→ **Exercise objective**: Across the data below, state how many lines hold "ring", and reply with nothing but that number.

→ **Data**:
[Start of Attachment]
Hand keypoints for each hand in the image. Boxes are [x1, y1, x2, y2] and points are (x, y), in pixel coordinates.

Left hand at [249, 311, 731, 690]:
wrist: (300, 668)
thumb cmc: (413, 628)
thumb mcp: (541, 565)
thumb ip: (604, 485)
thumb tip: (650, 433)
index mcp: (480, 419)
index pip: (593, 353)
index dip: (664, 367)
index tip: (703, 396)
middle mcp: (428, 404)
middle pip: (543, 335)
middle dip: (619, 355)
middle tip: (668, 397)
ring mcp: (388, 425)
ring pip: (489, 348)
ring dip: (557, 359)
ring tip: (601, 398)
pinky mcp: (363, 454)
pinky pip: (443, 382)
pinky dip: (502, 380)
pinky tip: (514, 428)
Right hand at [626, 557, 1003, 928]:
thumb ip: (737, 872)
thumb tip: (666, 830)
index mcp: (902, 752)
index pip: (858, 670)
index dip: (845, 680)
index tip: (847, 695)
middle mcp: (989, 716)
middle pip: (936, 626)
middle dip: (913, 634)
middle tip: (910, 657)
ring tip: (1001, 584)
[End of Attachment]
[Start of Attachment]
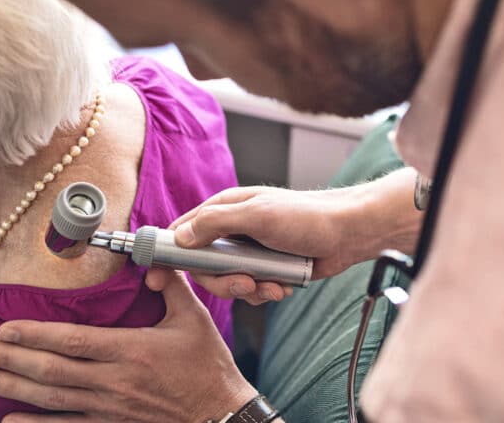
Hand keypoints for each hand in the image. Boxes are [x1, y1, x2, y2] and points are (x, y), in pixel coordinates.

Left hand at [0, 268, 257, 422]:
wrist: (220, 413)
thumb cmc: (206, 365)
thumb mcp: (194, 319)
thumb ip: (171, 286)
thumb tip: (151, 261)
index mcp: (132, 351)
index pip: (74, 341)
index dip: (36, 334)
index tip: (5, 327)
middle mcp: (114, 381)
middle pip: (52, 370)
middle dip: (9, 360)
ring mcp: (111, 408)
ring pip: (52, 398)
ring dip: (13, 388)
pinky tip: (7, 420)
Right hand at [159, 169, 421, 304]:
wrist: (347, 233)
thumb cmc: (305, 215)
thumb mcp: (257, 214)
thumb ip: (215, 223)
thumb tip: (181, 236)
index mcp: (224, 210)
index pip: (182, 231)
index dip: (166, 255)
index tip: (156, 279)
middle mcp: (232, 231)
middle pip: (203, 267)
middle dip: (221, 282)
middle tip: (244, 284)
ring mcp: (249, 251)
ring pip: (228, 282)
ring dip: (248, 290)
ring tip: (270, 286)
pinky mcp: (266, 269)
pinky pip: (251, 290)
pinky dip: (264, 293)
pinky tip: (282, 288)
[End of Attachment]
[Start of Attachment]
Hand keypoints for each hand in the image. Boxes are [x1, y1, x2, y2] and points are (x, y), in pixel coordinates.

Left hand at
[End of Attachment]
→ **Solution to this task**: 12